A recent study from Florida State University shows that AI influences our vocabulary, subtly teaching how to write. Researchers analyzed over 22 million words from unscripted science and technology podcasts and found that since the release of ChatGPT in 2022, people have started using certain AI-favorite words like align, significant, and surpass more often, even in spontaneous conversation.
Interestingly, this shift wasn’t seen in synonymous words, suggesting it’s not just a passing linguistic trend but a sign of AI’s lexical style entering our speech. The researchers describe this as the possible onset of a new kind of language change – one not sparked by culture or technology alone, but by our daily conversations with machines.
Howard Giles’ communication accommodation theory suggests that people naturally adapt their speech to match the language patterns of those they interact with, and when that other is an AI, the effect is no different. As we rely on AI systems for tasks throughout the day, we unconsciously start mimicking elements like word choice and sentence structure.
LLMs are especially influential because of their confident, authoritative tone and precise delivery, which makes us adopt their phrasing almost without thinking. These shifts don’t stay on screen – they spill over into everyday conversations. Research in the psychology of language shows that repeated exposure to specific patterns can actually reshape how we think and speak, as the brain adapts to the rhythm and vocabulary it encounters most. So, the real question is – do we train AI to be like us, or is it the other way around?
AI – end of creativity?
One thing that AI can’t replicate yet is creativity because it’s messy, unpredictable, and rarely fits into structures or rules. However, if we all gradually start relying on the exact words, polished sentence structures, and stylistic patterns that AI favors, our language could be at serious risk.

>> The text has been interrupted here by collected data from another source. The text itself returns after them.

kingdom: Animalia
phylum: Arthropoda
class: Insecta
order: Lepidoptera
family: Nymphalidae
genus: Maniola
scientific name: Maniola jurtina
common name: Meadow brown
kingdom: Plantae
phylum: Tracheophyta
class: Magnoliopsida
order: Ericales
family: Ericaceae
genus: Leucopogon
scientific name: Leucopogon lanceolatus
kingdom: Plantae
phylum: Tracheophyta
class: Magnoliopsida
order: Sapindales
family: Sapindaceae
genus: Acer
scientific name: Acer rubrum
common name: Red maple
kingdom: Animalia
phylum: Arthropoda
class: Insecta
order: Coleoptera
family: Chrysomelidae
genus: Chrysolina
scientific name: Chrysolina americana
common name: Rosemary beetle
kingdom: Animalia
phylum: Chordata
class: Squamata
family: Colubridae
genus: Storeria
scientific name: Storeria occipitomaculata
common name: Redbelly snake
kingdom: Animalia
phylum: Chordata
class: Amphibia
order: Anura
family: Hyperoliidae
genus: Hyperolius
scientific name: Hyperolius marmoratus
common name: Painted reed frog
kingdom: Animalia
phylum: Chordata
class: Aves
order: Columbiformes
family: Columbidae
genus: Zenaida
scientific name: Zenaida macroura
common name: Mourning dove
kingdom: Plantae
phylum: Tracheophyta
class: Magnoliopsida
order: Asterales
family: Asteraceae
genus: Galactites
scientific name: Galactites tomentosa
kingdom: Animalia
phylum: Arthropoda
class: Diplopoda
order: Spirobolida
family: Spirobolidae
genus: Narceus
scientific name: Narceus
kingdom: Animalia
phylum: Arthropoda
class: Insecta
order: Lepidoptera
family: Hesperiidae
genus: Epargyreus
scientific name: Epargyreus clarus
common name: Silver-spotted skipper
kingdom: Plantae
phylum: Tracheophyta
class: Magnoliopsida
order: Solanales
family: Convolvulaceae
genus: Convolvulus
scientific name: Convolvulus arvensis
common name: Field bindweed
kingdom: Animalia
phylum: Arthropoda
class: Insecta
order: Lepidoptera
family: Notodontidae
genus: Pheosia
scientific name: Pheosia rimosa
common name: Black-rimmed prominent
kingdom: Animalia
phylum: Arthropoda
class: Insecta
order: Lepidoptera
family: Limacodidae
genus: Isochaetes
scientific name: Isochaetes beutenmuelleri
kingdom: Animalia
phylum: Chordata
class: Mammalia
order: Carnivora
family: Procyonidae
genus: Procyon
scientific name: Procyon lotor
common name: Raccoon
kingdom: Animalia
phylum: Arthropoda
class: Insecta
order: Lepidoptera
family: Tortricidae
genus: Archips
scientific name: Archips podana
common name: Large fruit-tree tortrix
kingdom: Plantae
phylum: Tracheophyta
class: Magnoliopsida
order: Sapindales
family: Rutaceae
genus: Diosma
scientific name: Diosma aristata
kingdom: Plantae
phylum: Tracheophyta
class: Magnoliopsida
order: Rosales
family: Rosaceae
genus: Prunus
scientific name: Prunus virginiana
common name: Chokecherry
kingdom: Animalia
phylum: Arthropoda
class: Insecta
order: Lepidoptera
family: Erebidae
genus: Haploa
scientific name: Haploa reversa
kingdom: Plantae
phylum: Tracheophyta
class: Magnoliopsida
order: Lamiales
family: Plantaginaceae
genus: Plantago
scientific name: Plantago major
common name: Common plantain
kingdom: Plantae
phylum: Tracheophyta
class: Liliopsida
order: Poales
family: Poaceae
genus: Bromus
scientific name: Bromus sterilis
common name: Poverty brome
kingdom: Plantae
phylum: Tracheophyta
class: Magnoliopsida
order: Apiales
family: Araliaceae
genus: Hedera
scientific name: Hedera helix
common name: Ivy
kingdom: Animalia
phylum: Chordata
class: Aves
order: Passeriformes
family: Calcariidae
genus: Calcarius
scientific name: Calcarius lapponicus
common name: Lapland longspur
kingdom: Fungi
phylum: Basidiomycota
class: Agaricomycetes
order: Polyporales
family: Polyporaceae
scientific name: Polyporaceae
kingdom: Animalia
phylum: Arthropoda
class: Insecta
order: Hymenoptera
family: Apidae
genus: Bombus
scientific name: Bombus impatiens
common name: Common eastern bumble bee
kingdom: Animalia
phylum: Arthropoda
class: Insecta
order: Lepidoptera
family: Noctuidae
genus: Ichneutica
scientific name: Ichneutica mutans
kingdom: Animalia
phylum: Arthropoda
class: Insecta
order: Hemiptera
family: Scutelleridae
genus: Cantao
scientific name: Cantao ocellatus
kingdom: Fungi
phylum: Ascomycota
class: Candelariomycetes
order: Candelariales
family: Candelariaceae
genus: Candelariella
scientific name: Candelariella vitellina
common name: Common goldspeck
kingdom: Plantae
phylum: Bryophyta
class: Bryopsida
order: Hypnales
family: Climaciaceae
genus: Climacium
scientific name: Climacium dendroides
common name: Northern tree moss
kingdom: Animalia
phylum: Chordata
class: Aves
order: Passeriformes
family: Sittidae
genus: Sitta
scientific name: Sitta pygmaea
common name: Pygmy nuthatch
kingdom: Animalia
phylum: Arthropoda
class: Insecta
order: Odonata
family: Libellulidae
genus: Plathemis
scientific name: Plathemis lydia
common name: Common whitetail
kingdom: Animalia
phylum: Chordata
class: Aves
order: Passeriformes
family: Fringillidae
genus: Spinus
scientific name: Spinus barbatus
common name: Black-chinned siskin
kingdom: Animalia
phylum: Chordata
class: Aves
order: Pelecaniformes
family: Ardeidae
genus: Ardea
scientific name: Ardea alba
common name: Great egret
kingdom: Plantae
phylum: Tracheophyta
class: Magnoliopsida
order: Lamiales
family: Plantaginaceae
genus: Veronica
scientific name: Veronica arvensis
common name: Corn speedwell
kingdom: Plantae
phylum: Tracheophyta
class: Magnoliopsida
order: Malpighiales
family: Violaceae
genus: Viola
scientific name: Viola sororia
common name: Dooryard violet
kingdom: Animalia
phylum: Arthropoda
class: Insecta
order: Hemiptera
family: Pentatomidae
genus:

Creative phrases, quirks, and even jokes that make human writing vibrant may get smoothed over and replaced by safe, predictable patterns that models produce. Over time, this could lead to a narrowing of expression, where originality is measured not by imagination but by how closely it reflects AI’s preferred style.
Final thoughts
AI can save us countless hours of research, brainstorming, and writing, making our work faster and often easier. But that convenience comes at a cost. When we rely too much on AI, we risk losing some of our own creativity and critical thinking, gradually accepting machine-generated ideas without questioning them.
It also raises important ethical concerns about how AI might influence the language we use and the thoughts we express. In the end, while AI is a remarkable tool, it’s up to us to stay in control and make sure human insight and judgment remain at the core of communication.